2. Andrews v. Davis, Nos. 09-99012, -99013 (Ikuta with NR Smith; dissent by Murguia) --- Addressing a petition for rehearing, the panel replaced an opinion and reversed the grant of penalty-phase relief to a California death-row prisoner who alleged that he received ineffective assistance of counsel at sentencing.  
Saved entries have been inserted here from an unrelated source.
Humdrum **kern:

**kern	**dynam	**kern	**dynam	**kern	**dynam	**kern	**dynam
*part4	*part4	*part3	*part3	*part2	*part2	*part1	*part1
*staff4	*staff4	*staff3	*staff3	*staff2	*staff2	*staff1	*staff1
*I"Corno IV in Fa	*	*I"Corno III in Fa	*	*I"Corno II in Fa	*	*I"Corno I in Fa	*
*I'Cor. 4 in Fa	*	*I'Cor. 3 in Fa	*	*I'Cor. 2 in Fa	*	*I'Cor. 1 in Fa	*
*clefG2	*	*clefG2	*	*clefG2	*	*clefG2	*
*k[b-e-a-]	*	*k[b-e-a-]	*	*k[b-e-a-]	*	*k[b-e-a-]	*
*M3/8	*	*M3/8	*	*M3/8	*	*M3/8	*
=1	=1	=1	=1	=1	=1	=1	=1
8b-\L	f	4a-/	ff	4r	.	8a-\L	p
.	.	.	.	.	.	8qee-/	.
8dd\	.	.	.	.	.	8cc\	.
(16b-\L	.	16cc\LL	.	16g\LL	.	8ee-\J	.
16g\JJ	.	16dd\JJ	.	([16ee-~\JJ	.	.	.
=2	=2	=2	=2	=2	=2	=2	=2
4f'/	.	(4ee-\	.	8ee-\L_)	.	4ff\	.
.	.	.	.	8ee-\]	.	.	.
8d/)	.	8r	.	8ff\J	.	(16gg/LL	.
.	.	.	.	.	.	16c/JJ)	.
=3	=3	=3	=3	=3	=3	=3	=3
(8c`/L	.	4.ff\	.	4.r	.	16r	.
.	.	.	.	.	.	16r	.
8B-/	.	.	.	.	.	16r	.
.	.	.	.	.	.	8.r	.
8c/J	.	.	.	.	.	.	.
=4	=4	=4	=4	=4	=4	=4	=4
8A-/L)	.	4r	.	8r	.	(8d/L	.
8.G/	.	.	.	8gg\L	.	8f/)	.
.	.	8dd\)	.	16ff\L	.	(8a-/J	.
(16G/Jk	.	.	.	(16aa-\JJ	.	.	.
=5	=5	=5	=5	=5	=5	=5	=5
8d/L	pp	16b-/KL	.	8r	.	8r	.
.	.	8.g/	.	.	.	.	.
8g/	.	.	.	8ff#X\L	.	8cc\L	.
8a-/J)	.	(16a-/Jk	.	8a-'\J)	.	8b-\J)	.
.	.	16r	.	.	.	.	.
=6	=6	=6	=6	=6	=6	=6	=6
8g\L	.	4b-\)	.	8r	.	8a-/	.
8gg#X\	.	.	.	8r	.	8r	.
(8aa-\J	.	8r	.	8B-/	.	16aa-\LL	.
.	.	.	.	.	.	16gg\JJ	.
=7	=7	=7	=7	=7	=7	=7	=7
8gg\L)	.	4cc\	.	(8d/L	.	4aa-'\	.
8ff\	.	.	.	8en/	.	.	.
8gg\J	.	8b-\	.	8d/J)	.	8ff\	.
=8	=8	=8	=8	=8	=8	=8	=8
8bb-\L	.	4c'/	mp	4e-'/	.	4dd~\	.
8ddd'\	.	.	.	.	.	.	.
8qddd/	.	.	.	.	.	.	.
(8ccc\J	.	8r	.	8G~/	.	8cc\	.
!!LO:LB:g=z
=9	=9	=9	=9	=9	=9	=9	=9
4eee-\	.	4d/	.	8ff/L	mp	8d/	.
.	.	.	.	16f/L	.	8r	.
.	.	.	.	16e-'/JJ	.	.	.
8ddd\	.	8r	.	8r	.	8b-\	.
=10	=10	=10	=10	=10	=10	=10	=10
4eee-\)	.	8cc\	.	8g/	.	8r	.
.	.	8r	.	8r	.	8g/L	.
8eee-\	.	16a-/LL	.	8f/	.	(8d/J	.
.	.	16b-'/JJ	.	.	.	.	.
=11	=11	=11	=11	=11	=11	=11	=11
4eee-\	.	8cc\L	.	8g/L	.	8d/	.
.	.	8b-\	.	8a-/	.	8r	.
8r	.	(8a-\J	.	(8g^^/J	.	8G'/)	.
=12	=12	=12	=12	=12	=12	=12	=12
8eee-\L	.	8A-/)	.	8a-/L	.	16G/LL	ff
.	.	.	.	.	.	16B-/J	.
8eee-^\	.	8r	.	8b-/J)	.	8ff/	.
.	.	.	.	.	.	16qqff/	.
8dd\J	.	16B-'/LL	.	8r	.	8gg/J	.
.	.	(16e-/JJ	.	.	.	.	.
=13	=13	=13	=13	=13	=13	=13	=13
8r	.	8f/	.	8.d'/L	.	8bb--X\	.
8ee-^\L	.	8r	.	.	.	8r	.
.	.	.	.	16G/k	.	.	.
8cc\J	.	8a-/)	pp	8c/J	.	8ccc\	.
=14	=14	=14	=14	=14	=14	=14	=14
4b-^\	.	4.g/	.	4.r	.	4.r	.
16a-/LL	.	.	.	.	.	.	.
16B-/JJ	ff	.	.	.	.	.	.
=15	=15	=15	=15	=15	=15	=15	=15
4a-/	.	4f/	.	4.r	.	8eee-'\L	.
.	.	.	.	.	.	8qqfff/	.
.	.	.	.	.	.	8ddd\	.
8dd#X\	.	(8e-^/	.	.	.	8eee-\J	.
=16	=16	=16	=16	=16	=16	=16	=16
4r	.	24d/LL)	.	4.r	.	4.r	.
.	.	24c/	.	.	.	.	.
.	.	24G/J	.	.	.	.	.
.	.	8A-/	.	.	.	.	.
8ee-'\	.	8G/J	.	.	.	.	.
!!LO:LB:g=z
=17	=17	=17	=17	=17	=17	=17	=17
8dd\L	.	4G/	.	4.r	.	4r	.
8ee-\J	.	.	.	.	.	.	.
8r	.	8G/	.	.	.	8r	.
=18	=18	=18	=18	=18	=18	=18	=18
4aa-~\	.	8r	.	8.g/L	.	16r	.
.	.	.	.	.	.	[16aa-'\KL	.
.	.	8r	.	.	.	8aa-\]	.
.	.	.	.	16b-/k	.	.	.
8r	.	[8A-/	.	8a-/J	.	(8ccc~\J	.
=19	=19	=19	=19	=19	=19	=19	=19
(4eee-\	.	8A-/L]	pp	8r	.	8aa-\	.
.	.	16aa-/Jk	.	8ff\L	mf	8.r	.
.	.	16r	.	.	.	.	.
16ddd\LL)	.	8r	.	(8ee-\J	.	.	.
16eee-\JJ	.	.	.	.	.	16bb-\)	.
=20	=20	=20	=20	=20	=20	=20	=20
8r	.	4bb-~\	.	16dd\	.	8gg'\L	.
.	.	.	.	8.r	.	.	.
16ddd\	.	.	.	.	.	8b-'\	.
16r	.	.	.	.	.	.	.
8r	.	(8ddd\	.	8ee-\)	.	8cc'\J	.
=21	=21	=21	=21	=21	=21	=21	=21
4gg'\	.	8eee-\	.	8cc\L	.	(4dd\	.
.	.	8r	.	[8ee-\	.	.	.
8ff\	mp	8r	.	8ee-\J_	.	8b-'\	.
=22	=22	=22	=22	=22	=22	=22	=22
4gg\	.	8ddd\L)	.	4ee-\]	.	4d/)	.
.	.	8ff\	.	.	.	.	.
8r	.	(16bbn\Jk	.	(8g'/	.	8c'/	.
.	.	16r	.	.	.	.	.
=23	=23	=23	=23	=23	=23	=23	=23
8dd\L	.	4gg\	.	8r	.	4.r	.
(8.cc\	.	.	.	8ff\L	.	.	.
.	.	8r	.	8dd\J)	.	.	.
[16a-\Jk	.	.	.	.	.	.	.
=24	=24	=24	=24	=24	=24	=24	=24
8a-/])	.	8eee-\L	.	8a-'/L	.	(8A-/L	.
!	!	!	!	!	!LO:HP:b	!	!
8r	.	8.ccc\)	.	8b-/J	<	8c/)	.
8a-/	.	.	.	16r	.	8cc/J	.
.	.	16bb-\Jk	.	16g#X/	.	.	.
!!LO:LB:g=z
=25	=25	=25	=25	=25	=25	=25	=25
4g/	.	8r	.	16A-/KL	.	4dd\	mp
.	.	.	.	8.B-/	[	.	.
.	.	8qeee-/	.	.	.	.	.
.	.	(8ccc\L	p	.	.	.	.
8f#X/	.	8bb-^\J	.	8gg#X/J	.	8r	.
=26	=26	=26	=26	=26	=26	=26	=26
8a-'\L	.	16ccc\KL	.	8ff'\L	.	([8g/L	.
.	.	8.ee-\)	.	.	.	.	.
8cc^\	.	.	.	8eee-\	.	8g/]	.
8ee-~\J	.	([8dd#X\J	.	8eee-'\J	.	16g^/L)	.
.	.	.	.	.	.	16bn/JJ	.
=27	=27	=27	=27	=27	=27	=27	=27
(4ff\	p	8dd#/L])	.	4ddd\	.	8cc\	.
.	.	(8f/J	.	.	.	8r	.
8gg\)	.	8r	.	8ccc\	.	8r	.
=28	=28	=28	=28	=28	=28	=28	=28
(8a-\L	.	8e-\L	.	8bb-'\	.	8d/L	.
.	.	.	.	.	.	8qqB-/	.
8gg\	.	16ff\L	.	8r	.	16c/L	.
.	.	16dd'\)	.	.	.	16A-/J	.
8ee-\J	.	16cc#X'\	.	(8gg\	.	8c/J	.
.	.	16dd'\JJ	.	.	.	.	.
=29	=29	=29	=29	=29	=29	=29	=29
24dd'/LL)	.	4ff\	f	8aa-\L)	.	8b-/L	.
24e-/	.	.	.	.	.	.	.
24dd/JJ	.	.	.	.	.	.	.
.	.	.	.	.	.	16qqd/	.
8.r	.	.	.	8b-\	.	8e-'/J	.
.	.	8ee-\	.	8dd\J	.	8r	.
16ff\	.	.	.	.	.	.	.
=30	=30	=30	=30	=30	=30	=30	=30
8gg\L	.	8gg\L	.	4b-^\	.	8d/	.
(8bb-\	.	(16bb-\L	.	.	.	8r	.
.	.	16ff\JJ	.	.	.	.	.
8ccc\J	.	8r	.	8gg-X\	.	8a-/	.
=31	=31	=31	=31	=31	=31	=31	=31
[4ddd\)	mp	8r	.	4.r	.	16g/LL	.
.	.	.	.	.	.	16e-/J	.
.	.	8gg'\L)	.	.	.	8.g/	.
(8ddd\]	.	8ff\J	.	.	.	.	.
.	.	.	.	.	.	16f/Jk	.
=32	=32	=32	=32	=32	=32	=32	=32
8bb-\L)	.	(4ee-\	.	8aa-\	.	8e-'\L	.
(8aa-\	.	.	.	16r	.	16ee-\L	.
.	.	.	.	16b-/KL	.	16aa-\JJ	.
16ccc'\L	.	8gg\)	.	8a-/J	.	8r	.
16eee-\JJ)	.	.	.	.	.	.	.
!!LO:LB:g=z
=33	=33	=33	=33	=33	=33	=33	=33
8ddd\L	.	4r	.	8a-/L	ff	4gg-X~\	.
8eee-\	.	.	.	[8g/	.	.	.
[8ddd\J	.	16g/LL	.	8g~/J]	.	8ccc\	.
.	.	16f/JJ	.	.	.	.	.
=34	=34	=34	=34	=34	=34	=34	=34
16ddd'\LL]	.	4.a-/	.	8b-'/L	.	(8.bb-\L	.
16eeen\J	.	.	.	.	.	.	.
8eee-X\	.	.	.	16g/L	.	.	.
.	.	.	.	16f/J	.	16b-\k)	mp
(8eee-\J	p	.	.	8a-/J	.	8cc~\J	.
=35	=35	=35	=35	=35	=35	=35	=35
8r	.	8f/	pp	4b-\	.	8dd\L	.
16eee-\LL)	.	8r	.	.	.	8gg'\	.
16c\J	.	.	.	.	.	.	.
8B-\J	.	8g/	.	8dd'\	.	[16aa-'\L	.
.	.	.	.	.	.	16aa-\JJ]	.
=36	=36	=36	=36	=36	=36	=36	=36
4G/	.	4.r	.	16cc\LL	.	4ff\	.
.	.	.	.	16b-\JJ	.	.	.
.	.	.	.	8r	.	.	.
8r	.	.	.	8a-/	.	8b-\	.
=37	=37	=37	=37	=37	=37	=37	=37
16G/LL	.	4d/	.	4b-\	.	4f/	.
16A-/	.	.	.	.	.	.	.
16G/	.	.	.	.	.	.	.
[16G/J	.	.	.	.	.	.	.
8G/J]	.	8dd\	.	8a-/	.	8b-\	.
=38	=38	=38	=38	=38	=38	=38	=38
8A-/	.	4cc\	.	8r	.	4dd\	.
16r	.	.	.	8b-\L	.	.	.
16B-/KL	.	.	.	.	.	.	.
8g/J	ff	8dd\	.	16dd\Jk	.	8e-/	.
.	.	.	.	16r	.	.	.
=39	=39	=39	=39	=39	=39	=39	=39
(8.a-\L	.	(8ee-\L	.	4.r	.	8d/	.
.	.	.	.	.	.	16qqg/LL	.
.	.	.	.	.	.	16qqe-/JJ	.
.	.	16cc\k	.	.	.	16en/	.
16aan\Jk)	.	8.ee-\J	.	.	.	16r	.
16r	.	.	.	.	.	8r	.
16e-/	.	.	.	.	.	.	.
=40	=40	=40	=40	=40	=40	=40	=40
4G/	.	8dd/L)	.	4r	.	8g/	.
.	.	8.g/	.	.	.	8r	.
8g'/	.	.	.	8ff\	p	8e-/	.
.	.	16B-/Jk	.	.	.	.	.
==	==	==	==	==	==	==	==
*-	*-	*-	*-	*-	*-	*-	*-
In state habeas proceedings, the California Supreme Court ordered an evidentiary hearing on the petitioner's penalty-phase IAC claim. That hearing took place over the course of six years. Ultimately, the California Supreme Court concluded that the petitioner received constitutionally adequate assistance of counsel at sentencing and that any inadequacy did not prejudice him. See In re Andrews, 52 P.3d 656 (Cal. 2002). Under AEDPA and Harrington v. Richter, 562 U.S. 86 (2011), the majority upheld the California Supreme Court's denial of relief. Judge Murguia dissented, pointing out that "the jurors who sentenced Andrews to death never knew that he was subjected for two years as a young teenager to brutal, inhumane, and degrading abuse by his state custodians at Mt. Meigs, a segregated reform school for 'Negro children' in Alabama. Had counsel presented this readily available mitigating evidence, there is a reasonable probability that at least one juror would have been moved to exercise mercy and spare Andrews's life." She decried the application of the AEDPA limitation on relief as "unconscionable." Dueling footnnotes throughout both opinions chastize the other side's application of the AEDPA limitation on relief.